Monte Carlo method is one that uses repeated sampling to predict a result.
Monte Carlo methods vary, but tend to follow a particular pattern:
- Define a domain of possible inputs
- Generate inputs randomly from a probability distribution over the domain
- Perforce a deterministic computation on the inputs
- Aggregate the results
VaR is a simple measure of an investment's risk that tries to provide a reasonable estimate of maximum probable loss over a particular time period.

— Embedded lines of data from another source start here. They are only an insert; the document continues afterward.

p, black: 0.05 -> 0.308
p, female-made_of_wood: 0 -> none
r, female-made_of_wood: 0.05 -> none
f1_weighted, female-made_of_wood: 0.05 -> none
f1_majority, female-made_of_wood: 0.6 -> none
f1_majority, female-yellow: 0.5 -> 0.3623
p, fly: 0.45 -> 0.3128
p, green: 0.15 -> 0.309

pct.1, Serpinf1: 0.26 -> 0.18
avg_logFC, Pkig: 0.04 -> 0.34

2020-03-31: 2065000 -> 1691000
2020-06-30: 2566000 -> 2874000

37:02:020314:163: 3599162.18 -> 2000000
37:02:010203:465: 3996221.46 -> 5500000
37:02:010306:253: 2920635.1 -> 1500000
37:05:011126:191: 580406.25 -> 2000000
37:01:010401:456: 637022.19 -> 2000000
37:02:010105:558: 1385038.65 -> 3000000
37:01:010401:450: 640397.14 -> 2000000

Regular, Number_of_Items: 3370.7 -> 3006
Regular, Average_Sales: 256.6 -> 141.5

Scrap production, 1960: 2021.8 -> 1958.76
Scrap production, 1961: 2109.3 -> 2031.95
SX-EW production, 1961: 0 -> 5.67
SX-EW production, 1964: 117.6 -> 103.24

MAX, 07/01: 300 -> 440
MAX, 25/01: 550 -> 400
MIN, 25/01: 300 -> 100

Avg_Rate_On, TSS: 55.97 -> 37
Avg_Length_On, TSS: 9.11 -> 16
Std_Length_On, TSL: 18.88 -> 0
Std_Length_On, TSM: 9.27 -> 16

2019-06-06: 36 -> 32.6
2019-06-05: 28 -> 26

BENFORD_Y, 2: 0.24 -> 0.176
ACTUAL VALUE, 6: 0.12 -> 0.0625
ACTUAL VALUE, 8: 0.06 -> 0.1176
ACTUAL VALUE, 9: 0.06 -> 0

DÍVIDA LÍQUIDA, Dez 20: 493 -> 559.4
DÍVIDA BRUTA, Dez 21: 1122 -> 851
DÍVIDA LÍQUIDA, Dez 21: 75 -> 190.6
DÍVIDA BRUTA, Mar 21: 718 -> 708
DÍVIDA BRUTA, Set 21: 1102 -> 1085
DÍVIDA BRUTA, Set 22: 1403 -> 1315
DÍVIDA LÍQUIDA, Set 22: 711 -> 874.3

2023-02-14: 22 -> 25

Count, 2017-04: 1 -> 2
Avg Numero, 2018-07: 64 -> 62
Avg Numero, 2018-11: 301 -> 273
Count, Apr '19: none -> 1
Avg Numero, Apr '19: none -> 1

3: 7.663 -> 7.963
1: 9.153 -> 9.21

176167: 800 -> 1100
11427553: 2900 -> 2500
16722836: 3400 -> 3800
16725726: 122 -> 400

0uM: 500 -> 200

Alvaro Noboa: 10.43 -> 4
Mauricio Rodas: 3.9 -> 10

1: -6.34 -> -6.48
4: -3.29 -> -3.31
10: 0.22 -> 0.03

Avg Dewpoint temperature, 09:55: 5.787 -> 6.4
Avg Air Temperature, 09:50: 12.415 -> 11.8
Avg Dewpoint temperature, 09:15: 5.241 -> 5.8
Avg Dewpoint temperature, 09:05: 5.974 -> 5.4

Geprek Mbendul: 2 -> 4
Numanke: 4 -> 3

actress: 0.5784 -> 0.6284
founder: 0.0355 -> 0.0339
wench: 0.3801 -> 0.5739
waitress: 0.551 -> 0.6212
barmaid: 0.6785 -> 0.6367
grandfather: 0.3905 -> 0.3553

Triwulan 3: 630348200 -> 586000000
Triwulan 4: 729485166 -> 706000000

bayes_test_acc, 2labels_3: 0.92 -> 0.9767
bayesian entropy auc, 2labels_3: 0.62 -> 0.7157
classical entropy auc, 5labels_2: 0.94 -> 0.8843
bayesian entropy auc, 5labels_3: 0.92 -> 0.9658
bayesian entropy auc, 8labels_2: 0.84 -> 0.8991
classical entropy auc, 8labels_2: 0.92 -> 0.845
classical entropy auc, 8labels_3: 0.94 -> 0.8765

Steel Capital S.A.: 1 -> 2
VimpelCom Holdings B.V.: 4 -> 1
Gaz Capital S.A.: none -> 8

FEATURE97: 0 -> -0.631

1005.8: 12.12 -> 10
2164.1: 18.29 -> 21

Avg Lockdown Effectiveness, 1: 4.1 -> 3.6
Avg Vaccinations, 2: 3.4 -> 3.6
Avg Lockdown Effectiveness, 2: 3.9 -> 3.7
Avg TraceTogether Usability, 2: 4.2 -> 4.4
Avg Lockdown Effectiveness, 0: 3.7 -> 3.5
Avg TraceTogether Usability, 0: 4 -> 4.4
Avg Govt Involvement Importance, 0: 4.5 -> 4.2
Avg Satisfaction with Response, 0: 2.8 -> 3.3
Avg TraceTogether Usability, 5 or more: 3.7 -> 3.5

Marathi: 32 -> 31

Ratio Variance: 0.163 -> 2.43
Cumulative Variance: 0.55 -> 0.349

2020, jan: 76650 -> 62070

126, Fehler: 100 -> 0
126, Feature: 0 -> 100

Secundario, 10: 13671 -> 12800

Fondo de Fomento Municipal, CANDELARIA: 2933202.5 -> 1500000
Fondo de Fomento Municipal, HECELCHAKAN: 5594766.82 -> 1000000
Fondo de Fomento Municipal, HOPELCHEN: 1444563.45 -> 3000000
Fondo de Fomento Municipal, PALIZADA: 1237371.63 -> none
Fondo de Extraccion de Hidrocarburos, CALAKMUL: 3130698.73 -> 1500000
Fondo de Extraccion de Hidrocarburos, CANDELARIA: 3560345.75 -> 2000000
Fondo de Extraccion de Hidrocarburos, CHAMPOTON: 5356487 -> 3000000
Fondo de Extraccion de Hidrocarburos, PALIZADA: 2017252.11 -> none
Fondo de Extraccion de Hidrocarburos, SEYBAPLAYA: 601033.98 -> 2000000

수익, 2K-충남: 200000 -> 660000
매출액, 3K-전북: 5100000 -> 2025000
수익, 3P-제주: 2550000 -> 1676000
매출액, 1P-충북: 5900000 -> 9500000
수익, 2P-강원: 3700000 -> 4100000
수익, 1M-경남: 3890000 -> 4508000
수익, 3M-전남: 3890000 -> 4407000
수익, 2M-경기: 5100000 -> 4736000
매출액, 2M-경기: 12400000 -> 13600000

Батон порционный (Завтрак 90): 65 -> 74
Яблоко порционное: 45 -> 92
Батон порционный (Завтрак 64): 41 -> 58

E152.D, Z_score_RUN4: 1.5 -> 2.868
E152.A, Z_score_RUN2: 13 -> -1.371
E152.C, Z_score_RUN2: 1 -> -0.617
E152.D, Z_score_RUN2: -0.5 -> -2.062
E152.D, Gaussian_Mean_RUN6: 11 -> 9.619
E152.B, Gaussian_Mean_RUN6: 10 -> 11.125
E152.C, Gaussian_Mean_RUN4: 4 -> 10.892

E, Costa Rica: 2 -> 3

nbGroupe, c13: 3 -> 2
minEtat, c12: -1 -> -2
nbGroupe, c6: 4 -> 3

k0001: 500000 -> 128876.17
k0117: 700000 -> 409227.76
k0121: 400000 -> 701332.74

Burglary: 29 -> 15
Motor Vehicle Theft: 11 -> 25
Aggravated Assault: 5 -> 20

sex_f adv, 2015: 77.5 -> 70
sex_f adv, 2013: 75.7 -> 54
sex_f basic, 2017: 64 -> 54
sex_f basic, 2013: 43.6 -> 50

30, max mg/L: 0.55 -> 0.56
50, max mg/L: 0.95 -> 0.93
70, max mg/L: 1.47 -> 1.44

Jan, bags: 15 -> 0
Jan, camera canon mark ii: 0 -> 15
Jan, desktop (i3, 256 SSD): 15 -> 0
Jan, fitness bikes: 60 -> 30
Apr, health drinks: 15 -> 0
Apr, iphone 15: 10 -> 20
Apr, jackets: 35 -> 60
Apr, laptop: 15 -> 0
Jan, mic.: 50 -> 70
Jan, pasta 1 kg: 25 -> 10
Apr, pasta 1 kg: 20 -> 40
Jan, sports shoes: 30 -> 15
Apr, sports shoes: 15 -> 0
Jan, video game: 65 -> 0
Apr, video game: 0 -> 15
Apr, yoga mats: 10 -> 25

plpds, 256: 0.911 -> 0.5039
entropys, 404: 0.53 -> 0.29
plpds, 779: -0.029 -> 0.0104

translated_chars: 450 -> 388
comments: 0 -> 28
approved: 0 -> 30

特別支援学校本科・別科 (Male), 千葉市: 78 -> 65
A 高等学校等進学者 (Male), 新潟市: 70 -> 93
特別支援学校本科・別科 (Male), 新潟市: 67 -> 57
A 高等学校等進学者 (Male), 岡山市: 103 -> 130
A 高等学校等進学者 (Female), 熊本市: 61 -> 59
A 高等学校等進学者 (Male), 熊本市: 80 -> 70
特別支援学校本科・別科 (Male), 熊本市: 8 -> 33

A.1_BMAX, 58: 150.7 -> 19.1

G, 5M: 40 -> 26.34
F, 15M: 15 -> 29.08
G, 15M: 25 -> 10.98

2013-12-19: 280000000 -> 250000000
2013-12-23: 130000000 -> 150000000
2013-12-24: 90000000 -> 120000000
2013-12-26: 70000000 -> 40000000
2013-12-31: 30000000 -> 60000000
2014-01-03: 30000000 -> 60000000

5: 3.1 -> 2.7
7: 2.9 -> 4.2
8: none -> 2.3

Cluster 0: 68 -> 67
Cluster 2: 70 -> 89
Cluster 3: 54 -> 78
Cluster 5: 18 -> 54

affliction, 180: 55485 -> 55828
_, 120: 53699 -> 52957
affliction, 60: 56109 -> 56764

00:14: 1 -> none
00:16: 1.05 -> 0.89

A VaR statistic depends on 3 parameters:
- A portfolio
- A time period
- A confidence level
A VaR of 1 million dollars with a 95% confidence level and two weeks indicates the belief that the portfolio stands only 5% changed of losing more that a million dollars over two weeks.
A few different methods are employed to calculate VaR:
- Variance-covariance: TBD
- Historical simulation: This tries to directly extrapolate risk from historical data. A drawback of this method is that historical data can be limited and failes to include 'what-ifs', which may need introduce 'shocks' to simulate collapse situation.
- Monte Carlo simulation:
- Defines a relationship between market conditions and each instruments' returns
- Poses "trials" consisting of random market conditions
- Calculates the portfolio loss for each trial, and uses the aggregated trial data to build up a profile of the portfolios risk characteristics.
Modern Portfolio Theory says that it is not enough to look at the expected risk and return of one particular stock. By investing in more than one stock, an investor can reap the benefits of diversification- chief among them, a reduction in the riskiness of the portfolio.
A Real Time implementation of Modern Portfolio Theory is to build an optimal asset allocation of domestic stocks & bonds, international stock and bonds, alternatives and cash. Combining the risk & return of each asset class and correlations across them – we come up with the risk and return of the overall portfolio.
Two portfolios were created, one being extremely Conservative and one being Aggressive.
Portfolio Type | Return (Mean) | Risk ( Standard Deviation) |
---|---|---|
Aggressive | %9.4324 | %15.675 |
Very Conservative | %6.189 | %6.3438 |
We would now like to compare their performance against each other. We would like to know that if a user with $100,000 invested their money in either of them, how would the returns compare over the next 20 years. We would like to test their performance by using forward-looking Monte Carlo Simulations.
This is a statistical technique that uses pseudo-random uniform variables for a given statistical distribution based on past risk (SD) and return (mean) to predict outcomes over future time periods. Based on iterative evaluation of each random future value, we project the portfolio future value over 20 years. We would like to run 10,000 simulations of projecting 20 year value and come up with the following:
- We would like to use a random number generator to ensure Gaussian distribution of random numbers that are generated.
- 20th Year future value should be inflation adjusted at the rate of 3.5% each year. Ie. Year 1 value of 103.5 is equivalent to 100 at Year 0.
Portfolio Inflation Adjusted Values from Simulation
Portfolio Type | Median 20th Year | 10 % Best Case | 10 % Worst Case |
---|---|---|---|
A - Aggressive | 3.0354 | 5.6589 | 1.0468 |
I - Very Conservative | 1.6711 | 2.2679 | 1.1431 |
Description
- 10% Best Case: 90th Percentile value among the 10,000 simulations
- 10% Worst Case: 10th Percentile value among the 10,000 simulations.